F: R^N -> R^M - Jacobian for M >> N - is forward-mode more efficient?

I think you’re thinking about the reverse-mode complexity. Perhaps a little more concretely, suppose we have a three-argument function: f(x, y, z).

In reverse mode, we get this out for O(1) all in one pass:

  • the function value, f(x, y, z)
  • df(x, y, z) / dx
  • df(x, y, z) / dy
  • df(x, y, z) / dz

In forward-mode, we get the function value and a single directional derivative. So this is O(1):

  • the function value, f(x, y, z)
  • df(x, y, z) / dx

In order to also compute df(x, y, z) / dy, you will need to run forward-mode again, which will incur another O(1) cost. And the same for df /dz.

That part I understand :) Would you be able to make a similar complexity estimate when f(x, y, x) -> R_M, where say M=1000?

I think you’re trying to ask what happens when you call the function 1000 times?
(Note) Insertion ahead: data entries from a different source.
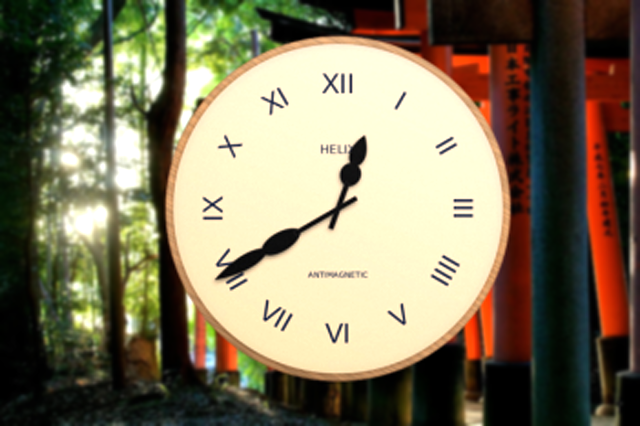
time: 12:40
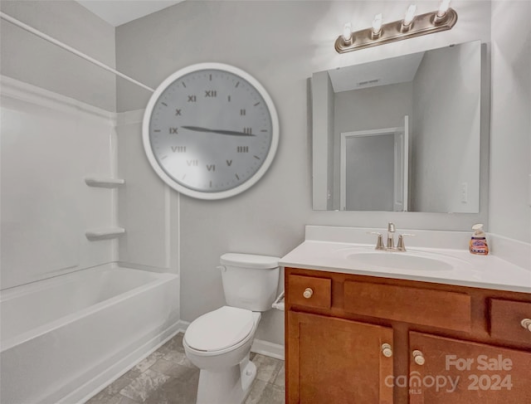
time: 9:16
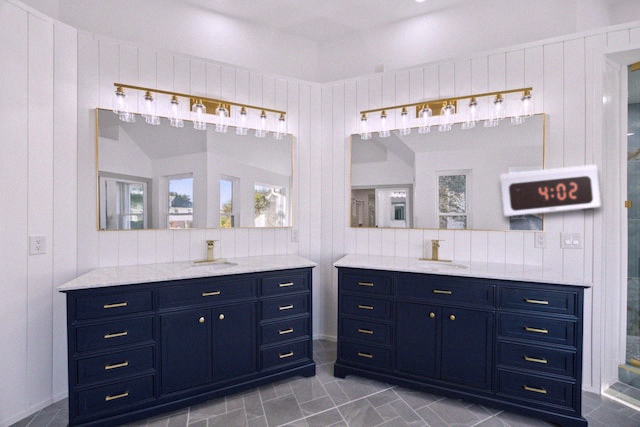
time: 4:02
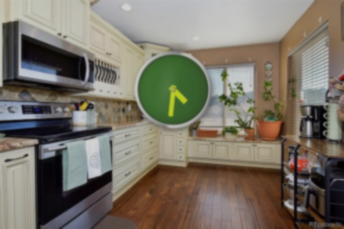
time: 4:31
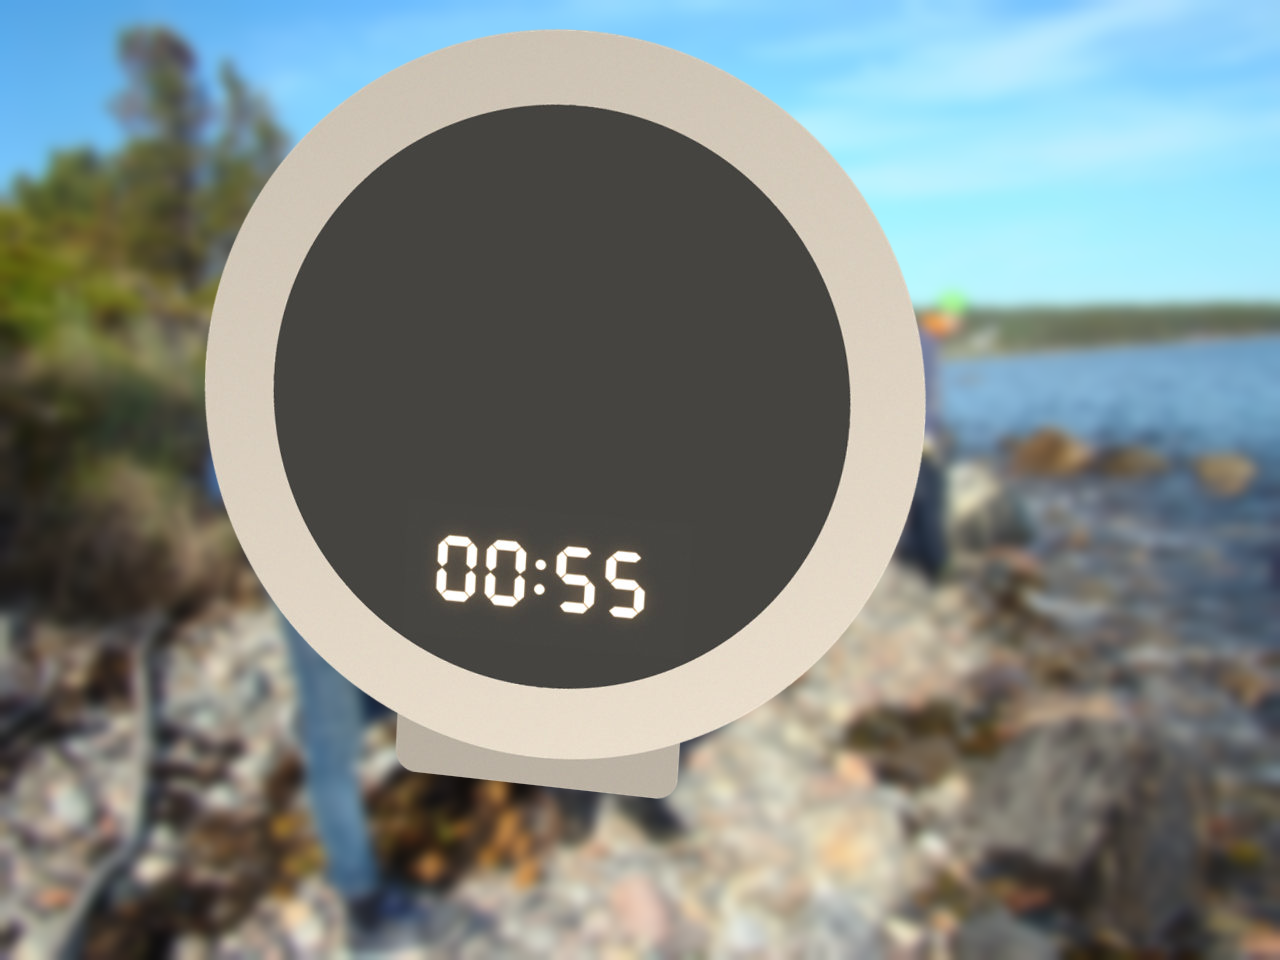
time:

If so, M = 1000, N = 3.

In reverse-mode, it’ll be 1000 x the cost of computing the reverse-mode gradients. So O(M).
In forward-mode, it’ll be 1000 x 3 x the cost of computing one forward-mode directional derivative, so O(M x N).
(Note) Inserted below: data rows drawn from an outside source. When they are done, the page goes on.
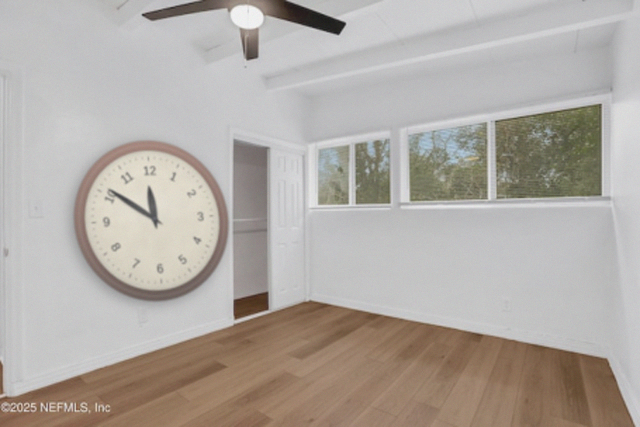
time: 11:51
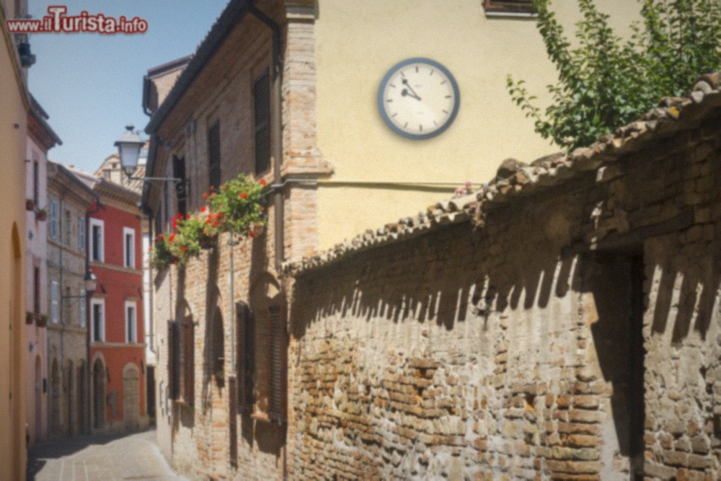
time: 9:54
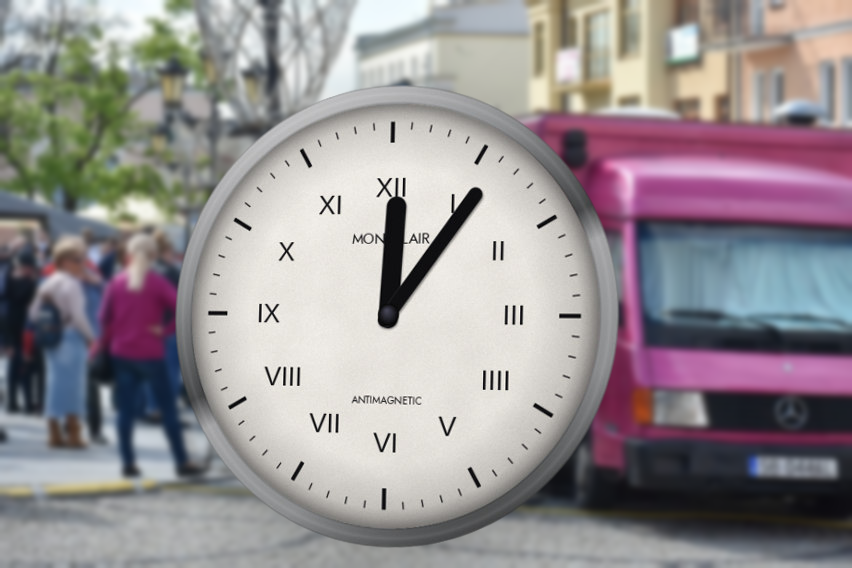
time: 12:06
Both the cost of computing a forward-mode directional derivative and reverse-mode gradient vector is both O(1), but with different constants out in front.

I think you’ll have to determine empirically whether reverse-mode for computing the gradient vector is faster or slower than 3x computing a forward-mode directional derivative to make that assessment in practice.

Thank you, that’s a very good reply. That’s how i was thinking about it too, but I was puzzled why on the Wikipedia page (linked in my question), they mention that forward mode is more efficient for f: R_N -> R_M when M>>N (at the end of the section called “Forward accumulation”). I know that Wikipedia is often wrong, and I’m just reading on the topic now. But is it possible that in forward-mode for f: R_N -> R_M, the computation would not be like you think it would be? I.e. when we compute one directional gradient w.r.t. first input, we already get the whole row of the Jacobian matrix? Foregive me if what I say doesn’t make sense :)

@syclik is incorrect in the relative performance for forward mode. For a general function f: R^{N} -> R^{M} the cost to compute the full Jacobian will be O(M) for reverse mode and O(N) for forward mode. In other words, for reverse mode you have to sweep backwards M times to handle all of the outputs where as in forward mode you have to sweep forwards N times to handle all of the inputs.

There are also differences in the coefficients. In particular, forward mode doesn’t need to save the entire expression graph in memory like reverse mode does, so it will be a little bit faster per sweep. Another way of thinking about it is that reverse mode actually requires one forward sweep to propagate the function values so that partials can be computed, where as forward mode can do that at the same time it’s propagating the tangents.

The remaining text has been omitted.